# [Exercise instructions]
• a. Render this line from the Sven Furberg profile into French: "Thesis: An X-ray Study of Some Nucleosides and Nucleotides. (1949)"
• b. Carry on the Sven Furberg profile after its final line.

- Born: Sven Verner Furberg 16 April 1920 Sande, Vestfold, Norway
- Died: 15 March 1983 (aged 62) Oslo, Norway
- Education: Birkbeck College London (PhD);
- Known for: DNA structure; The Structure of cytidine
- Awards: Fridtjof Nansen Award of Excellence (1966);
- Scientific career
- Fields: Crystallography; Molecular biology; Chemistry;
- Workplaces: University of Oslo; University of Montevideo; University of Bergen;
- Thesis: An X-ray Study of Some Nucleosides and Nucleotides. (1949)

Source data:
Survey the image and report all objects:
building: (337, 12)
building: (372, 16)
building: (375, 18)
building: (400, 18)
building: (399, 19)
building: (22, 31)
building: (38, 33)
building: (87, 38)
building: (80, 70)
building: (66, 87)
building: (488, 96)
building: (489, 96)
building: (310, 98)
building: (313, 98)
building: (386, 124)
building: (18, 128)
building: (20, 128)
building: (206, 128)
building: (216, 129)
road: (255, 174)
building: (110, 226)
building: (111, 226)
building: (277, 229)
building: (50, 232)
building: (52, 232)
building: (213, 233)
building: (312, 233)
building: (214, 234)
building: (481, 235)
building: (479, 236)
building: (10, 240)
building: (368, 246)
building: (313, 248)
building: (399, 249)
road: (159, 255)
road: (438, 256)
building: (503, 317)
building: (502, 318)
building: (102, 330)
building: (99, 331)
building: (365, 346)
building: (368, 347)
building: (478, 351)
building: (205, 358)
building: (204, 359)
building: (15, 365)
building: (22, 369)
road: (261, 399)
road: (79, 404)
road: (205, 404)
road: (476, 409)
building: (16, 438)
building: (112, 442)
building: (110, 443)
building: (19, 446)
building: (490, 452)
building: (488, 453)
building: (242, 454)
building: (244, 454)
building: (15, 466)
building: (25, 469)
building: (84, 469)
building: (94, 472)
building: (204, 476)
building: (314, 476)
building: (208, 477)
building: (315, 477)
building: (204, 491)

# [Answers to the problems]
• a. Thèse : Une étude aux rayons X de quelques nucléosides et nucléotides. (1949)

• b.
= Sven Furberg =

Norwegian biologist and professor

Sven Verner Furberg (16 April 1920 – 15 March 1983) was a Norwegian chemist, biologist, and crystallographer who first proposed a helical structure for DNA. Furberg suggested a single-chain helical structure in 1949, which he referred to as a "zig-zag" chain. In 1952, his structure of DNA was published in the journal Acta Chemica Scandinavica. In this paper, he deduced that DNA forms a helix from the crystal structure and density value of nucleosides and other related molecules. A year later (in 1953), this paper was cited by James Watson and Francis Crick in Molecular Structure of Nucleic Acids: A Structure for Deoxyribose Nucleic Acid.